A far bigger problem is simply the fact that the game gets boring all too quickly. Levels are linear, straightforward affairs with invisible walls to keep you on the chosen path, and there's really very little to break up the pace. Yes, you have the ability to "sic" your dog on anyone you choose, or to send him off to retrieve a gun for you, but this never really feels particularly necessary. On the contrary, unless the poor bugger takes too many hits and punks out with a loud yelp, you'll be perfectly alright to forget about him entirely.
The only time when Shadow really proves his worth is during the few segments where you take direct control of him, sneaking and mauling your way through brief stealth stages. Shadow has the ability to see guards through walls (and the even stranger ability to see their internal organs), but aside from this oddity these interludes are very much old school stealth gameplay: guards have limited vision, short-term memories, and predefined patrol routes. If you bark within earshot, they'll walk over to investigate and then conveniently turn their back - allowing you to run up and bite out their throat. And as you've probably heard by now, you'll also sometimes kill your opponents by biting off their bollocks. It's certainly one of the better genital mutilations I've seen in a video game, but it's hardly a massive innovation.
Then again, it speaks volumes that much of Dead to Rights Retribution's pre-release marketing has focused on these "testakills". While there's nothing offensively bad about this game, there's simply very little to write home about. The graphics acquit themselves well enough, and both the voice acting and backing music are very well-produced, but the story is thinner than a supermodel's tapeworm. Technically this is a remake of the very first Dead to Rights, but it's hard to say who'll be bothered when the plot amounts to "man with big arms and dog kills many men with smaller arms". It's the kind of story where coked-up Triads with face make-up run away from you and jump onto a passing train... which luckily happens to be packed with more Triads. And bombs. But because the Triads are evil, they'll try to stop you from defusing the explosives - even if this means that they'll die.
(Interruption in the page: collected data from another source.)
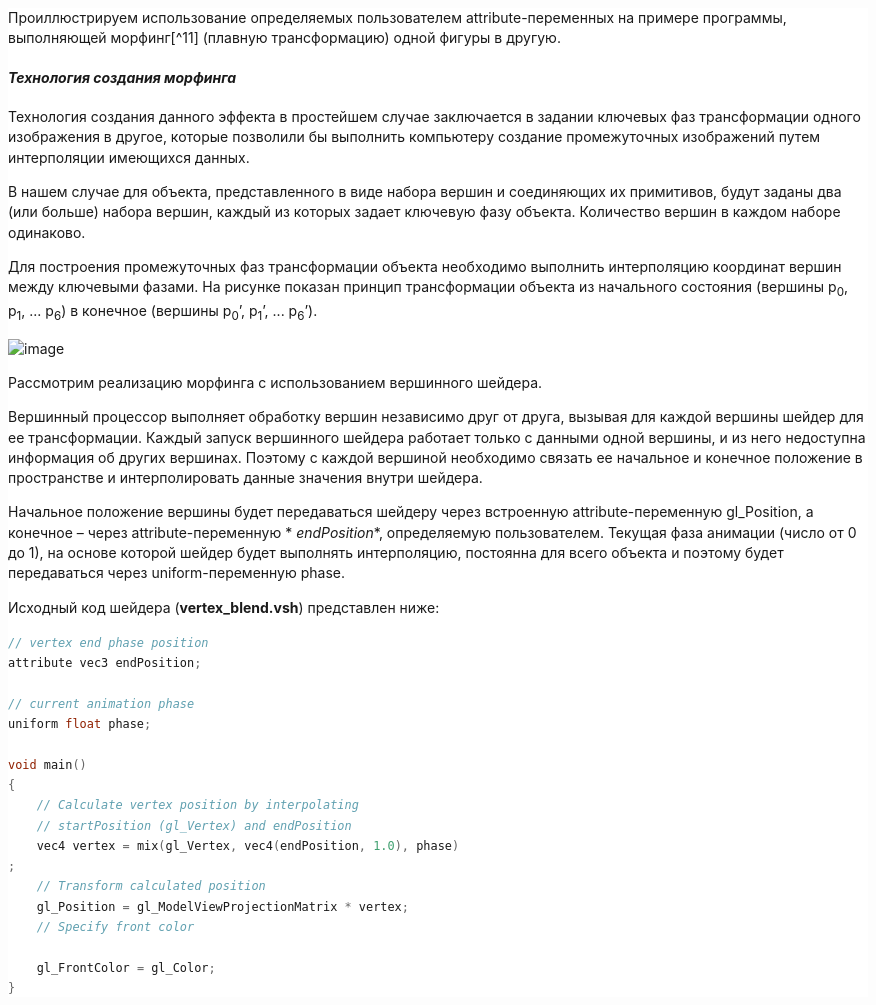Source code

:Проиллюстрируем использование определяемых пользователем attribute-переменных на примере программы, выполняющей морфинг[^11] (плавную трансформацию)
одной фигуры в другую.

#### ***Технология создания морфинга***

Технология создания данного эффекта в простейшем случае заключается в задании ключевых фаз трансформации одного изображения в другое, которые
позволили бы выполнить компьютеру создание промежуточных изображений путем интерполяции имеющихся данных.

В нашем случае для объекта, представленного в виде набора вершин и соединяющих их примитивов, будут заданы два (или больше)  набора вершин, каждый из
которых задает ключевую фазу объекта. Количество вершин в каждом наборе одинаково.

Для построения промежуточных фаз трансформации объекта необходимо выполнить интерполяцию координат вершин между ключевыми фазами. На рисунке показан
принцип трансформации объекта из начального состояния (вершины p<sub>0</sub>, p<sub>1</sub>, ... p<sub>6</sub>) в конечное (вершины p<sub>0</sub>’,
p<sub>1</sub>’, ... p<sub>6</sub>’).

![image](../../images/labs/06/Aspose.Words.4cae386d-1720-4ee9-815e-a876b2c77b02.018.png)

Рассмотрим реализацию морфинга с использованием вершинного шейдера.

Вершинный процессор выполняет обработку вершин независимо друг от друга, вызывая для каждой вершины шейдер для ее трансформации. Каждый запуск
вершинного шейдера работает только с данными одной вершины, и из него недоступна информация об других вершинах. Поэтому с каждой вершиной необходимо
связать ее начальное и конечное положение в пространстве и интерполировать данные значения внутри шейдера.

Начальное положение вершины будет передаваться шейдеру через встроенную attribute-переменную gl_Position, а конечное – через attribute-переменную *
*endPosition**, определяемую пользователем. Текущая фаза анимации (число от 0 до 1), на основе которой шейдер будет выполнять интерполяцию, постоянна
для всего объекта и поэтому будет передаваться через uniform-переменную phase.

Исходный код шейдера (**vertex_blend.vsh**) представлен ниже:

```cpp
// vertex end phase position
attribute vec3 endPosition;

// current animation phase
uniform float phase;

void main()
{
    // Calculate vertex position by interpolating
    // startPosition (gl_Vertex) and endPosition
    vec4 vertex = mix(gl_Vertex, vec4(endPosition, 1.0), phase)
;
    // Transform calculated position
    gl_Position = gl_ModelViewProjectionMatrix * vertex;
    // Specify front color

    gl_FrontColor = gl_Color;
}
```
But who am I trying to kid - this is an action title, the equivalent to a Jean-Claude Van Damme movie - and an early one, at that. Violence is the be-all and end-all, but while Retribution tries its best to give the player plenty of options, it's simply too limited for 2010. In the last nine months we've had Batman: Arkham Asylum, Bayonetta and God of War 3 - all blockbuster titles that have raised the bar for action gaming. In the shadow of these juggernauts, this is a decidedly tame offering.